Greek tourism is booming. Since 2013 the industry has been setting new records every year. It is soon expected to make up a quarter of the country’s GDP. However, the new high taxes might have a negative impact.
Tourism has set a record in Greece last year, with more than 26 million tourists visiting the country. In 2016 there were 24.8 million visits, most from Germany. Since 2013, the number of foreign tourists has grown annually.
On the shoulders of tourism, Greece has fought the economic crisis. But now a new tax threatens to torpedo the most important sector of the country. Since the beginning of the year, there is the so-called “sleeping tax”.
Now, tourists have to pay from 50 cents to 4 euros, depending on the accommodation rating. The business consulting firm Grant Thorton expects the tax revenues of 156 to 160 million euros.
At the same time, Greek tourism is threatened with a fiasco. The country’s most important industry, which is expected to account for nearly a quarter of the GDP in ten years, is threatening to lose millions of euros in revenue. In addition, 6174 jobs will be eliminated, the experts from Grant Thorton say.
In particular, the timing of the introduction is considered risky. Egyptian and Turkish tourism is on a rise and will compete with Greece for tourists. Although the Greek island of Kos recorded a 25% increase in bookings, in the same period, bookings in Hurghada in Egypt increased by 61%. The Turkish city of Antalya registered an increase of as much as 99%.

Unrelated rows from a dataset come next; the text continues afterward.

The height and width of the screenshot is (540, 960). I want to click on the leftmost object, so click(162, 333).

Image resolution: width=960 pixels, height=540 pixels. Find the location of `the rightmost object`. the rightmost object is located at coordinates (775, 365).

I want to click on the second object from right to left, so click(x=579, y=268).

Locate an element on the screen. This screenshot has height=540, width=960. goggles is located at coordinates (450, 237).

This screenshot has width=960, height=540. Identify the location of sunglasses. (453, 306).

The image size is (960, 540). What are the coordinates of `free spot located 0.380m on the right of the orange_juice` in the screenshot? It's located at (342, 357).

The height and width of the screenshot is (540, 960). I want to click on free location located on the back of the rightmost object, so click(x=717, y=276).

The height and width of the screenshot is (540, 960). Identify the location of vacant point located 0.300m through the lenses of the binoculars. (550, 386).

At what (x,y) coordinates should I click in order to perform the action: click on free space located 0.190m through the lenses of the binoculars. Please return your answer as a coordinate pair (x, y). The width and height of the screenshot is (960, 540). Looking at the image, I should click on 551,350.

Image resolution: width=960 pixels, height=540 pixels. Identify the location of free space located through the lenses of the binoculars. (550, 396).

Greece has a disadvantage. The tourism industry is heavily taxed: 29% tax on profits, 24% on tourism services and 13% VAT on overnight stays. All these taxes are also present in other tourism strongholds but are much lower.
Greek tourism has been able to attract tourists from abroad even during the economic crisis, especially through price reductions. These price cuts, however, could be eliminated because of numerous taxes. Thus, holidays in Greece could become more expensive again.